Who is really behind the sudden resistance to enacting bipartisan border legislation that conservative Republican James Lankford has spent the last four months of his life developing? Why Donald Trump, of course. When Lankford and his colleagues announced they had a deal and would propose it formally “soon,” Trump, though he had long demanded that Congress “change our old, broken, ridiculous, weak immigration laws,” now panned the very idea, saying “a border deal now would be another gift to the radical left Democrats.” Trump’s hypocrisy doesn’t seem to bother anyone of Republican persuasion — at least, not enough that they’ll say so.
Back in October, President Biden requested $13.6 billion in emergency funding for border protection, including the hiring of 1,300 additional Border Patrol agents and 1,600 asylum officers. Delays in asylum determinations can take many years, allow large numbers of migrants to remain in America waiting for decisions on their status, and are a huge problem the new legislation aims at fixing, as Senator Sinema detailed on yesterdays morning news shows. Biden also asked for more funds to counter fentanyl smuggling, but because of Republicans’ objections in the House, Congress still hasn’t approved a penny for any of his requests. Doing so might make the President look good.
Last night, the Senate released the anticipated legislation, a $118 billion package. It faces a test vote this coming week. Conservatives vowed to defeat it.
This border horrendoma, as well as the reluctance of House Republicans to defend Ukraine, is emblematic of our current world standing. Our insulated, isolated, spinning-in-place politicians, driven only by an insatiable thirst for power and advancement, have become blind to what this is doing to America’s place in the world. They are either stupidly clueless, or simply no longer care, if they ever did. Some of them, the MAGA cult of Trump, give me the impression they couldn’t find the ground if they fell out of a tree.
MAGA Republicans in the House of Representatives believe that if we seal the southern border we will protect the nation from an influx of people who do not look like them. They also believe we are wasting our precious resources in defending Ukraine and that we should let nature take its course in eastern Europe. They do not understand that American security is inseparable from the security of our global partners.
Last Friday, the Eurasia Group, a world leader in political risk analysis and consulting, published its annual Top Risks analysis. Of all the risks facing the world in 2024, Russia, Ukraine, Israel, and Hamas, to name a few, the Group’s number one global risk is: “The United States vs. Itself.” The Report says, “The 2024 election will test American democracy to a degree the nation hasn’t experienced in 150 years.”
Is the Eurasia Group correct in painting a dark picture? The Group calls 2024, “The Voldemort of years. The annus horribilis. The year that must not be named.”

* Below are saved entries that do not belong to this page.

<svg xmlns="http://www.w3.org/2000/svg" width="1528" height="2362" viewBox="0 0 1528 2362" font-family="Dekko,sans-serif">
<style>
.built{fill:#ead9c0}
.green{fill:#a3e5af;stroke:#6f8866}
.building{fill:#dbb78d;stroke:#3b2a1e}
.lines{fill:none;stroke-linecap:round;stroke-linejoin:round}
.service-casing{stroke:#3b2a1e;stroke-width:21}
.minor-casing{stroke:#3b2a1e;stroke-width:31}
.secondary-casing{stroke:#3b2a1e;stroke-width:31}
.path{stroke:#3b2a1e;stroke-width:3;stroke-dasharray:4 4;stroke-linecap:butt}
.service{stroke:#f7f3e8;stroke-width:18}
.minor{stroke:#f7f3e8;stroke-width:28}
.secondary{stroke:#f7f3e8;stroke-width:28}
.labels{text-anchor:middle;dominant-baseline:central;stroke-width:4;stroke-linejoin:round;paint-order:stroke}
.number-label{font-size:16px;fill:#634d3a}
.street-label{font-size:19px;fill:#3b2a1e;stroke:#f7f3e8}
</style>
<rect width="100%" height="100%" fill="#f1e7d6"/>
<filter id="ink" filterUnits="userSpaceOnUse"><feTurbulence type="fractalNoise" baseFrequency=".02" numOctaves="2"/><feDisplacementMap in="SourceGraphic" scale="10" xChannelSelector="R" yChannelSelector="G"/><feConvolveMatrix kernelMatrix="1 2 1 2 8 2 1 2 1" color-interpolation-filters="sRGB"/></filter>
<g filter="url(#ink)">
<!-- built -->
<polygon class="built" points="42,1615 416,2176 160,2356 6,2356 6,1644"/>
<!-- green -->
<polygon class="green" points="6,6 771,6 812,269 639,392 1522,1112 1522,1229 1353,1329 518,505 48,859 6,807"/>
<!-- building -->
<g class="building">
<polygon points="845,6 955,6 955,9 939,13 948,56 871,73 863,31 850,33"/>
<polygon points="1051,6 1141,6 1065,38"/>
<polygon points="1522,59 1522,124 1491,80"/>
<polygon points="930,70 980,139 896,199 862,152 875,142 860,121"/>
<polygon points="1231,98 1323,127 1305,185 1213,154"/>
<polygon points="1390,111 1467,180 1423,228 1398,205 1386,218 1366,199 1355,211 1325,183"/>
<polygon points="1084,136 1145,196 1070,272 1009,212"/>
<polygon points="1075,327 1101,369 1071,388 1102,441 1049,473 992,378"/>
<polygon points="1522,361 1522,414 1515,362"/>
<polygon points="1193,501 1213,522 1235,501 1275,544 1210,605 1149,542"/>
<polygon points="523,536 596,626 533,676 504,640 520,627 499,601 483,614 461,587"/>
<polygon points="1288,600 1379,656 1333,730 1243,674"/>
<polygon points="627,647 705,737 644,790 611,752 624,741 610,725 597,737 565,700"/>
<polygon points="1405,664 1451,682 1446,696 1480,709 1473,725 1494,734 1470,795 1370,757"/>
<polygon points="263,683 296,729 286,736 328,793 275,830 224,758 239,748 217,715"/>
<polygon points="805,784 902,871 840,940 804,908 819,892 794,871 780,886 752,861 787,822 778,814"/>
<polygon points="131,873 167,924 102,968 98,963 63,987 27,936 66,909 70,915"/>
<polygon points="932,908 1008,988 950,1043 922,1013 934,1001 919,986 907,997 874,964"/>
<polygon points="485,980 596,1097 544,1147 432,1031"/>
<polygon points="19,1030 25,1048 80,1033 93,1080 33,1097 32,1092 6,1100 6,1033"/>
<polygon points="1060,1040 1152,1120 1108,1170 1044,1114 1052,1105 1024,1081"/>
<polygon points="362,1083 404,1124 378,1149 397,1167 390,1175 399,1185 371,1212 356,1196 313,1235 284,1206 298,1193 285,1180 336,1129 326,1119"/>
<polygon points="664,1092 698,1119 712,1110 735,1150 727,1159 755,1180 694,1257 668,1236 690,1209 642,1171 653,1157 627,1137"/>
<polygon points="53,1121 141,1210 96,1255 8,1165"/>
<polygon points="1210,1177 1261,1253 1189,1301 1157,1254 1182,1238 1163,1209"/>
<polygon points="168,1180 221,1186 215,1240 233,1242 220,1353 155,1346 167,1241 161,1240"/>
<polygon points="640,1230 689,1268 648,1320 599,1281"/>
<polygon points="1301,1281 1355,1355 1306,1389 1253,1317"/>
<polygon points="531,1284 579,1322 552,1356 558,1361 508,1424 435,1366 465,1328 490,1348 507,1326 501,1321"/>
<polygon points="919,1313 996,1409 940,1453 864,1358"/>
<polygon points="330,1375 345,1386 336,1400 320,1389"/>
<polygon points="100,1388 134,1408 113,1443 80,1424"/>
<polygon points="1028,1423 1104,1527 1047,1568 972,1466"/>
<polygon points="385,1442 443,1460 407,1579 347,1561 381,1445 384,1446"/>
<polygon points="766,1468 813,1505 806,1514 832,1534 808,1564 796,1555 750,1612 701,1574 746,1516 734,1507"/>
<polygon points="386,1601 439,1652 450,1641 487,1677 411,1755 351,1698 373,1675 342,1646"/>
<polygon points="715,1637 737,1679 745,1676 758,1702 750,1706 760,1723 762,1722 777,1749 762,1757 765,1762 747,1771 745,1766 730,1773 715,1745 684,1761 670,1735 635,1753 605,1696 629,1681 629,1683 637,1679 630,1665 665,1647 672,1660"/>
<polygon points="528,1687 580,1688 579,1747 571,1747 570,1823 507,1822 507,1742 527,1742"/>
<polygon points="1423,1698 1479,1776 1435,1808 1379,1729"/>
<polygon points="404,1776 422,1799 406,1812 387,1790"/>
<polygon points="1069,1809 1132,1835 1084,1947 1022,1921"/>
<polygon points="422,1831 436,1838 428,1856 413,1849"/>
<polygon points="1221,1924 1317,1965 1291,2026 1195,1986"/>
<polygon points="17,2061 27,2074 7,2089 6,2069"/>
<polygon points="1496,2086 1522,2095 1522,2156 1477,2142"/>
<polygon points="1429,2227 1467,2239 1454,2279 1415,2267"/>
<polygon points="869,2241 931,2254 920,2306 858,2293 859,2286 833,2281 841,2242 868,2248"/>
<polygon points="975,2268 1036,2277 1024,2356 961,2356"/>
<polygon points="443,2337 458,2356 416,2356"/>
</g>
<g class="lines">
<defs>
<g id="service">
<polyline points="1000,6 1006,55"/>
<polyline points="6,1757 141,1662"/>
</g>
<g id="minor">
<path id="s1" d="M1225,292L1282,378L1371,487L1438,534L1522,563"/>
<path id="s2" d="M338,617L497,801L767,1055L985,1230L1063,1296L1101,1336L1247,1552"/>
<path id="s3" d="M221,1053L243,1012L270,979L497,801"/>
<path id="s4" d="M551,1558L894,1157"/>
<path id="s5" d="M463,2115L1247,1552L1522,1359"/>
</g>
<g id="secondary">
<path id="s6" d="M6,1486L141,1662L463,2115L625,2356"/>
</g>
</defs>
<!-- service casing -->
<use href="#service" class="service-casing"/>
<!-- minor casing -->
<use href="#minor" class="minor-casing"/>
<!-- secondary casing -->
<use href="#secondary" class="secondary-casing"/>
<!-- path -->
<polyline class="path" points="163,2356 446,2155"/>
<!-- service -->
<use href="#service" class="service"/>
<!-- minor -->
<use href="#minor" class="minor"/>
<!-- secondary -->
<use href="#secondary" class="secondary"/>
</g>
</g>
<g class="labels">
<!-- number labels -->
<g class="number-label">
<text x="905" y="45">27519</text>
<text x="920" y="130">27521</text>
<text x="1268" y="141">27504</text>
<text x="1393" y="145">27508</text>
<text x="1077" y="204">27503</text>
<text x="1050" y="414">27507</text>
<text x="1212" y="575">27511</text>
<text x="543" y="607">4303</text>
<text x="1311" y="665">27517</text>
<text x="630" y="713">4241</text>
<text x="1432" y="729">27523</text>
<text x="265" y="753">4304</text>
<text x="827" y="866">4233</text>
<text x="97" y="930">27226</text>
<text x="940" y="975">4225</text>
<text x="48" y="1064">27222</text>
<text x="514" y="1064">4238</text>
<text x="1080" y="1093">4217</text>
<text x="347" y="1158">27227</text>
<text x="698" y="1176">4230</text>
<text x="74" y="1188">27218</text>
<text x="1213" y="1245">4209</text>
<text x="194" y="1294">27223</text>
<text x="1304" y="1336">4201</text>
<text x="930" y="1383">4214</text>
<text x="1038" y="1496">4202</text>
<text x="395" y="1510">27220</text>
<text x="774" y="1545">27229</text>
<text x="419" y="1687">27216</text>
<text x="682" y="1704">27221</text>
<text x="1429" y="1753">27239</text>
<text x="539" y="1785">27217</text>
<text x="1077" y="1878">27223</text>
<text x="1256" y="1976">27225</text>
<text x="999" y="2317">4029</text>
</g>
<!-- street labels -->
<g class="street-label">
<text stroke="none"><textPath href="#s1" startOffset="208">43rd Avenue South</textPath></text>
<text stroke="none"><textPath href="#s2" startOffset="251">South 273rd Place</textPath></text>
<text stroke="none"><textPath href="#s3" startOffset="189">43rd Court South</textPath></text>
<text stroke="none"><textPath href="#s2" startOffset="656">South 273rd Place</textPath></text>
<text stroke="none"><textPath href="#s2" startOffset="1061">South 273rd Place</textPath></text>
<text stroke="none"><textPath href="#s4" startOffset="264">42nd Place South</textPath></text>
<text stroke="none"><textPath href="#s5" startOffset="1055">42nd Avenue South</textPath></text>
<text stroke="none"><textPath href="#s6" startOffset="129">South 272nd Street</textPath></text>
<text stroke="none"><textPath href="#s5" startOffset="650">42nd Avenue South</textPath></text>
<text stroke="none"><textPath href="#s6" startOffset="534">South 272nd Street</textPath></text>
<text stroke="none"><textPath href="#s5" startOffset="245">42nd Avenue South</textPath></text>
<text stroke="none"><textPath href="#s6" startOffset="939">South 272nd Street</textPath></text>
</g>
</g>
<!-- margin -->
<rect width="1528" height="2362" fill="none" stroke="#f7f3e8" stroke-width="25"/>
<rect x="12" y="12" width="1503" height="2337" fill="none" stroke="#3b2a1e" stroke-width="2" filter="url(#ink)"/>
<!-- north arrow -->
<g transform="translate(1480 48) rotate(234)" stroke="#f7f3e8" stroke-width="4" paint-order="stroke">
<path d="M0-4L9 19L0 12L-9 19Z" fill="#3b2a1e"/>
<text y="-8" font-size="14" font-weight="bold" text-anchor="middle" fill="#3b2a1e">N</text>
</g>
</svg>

Whatever you want to call 2024, the word “terrifying” springs to my mind. I wonder what Ben Barnes would say about it?
____________________
¹ In mid-November, 11 of the hostages were freed in a CIA operation made famous in the movie Argo. That left 52 hostages still in Iranian hands.
² If you’re interested in reliable analysis about our immigration issues, I highly recommend Peter Rousmaniere’s Working Immigrants blog. Rousmaniere has been studying and writing about this since 2006.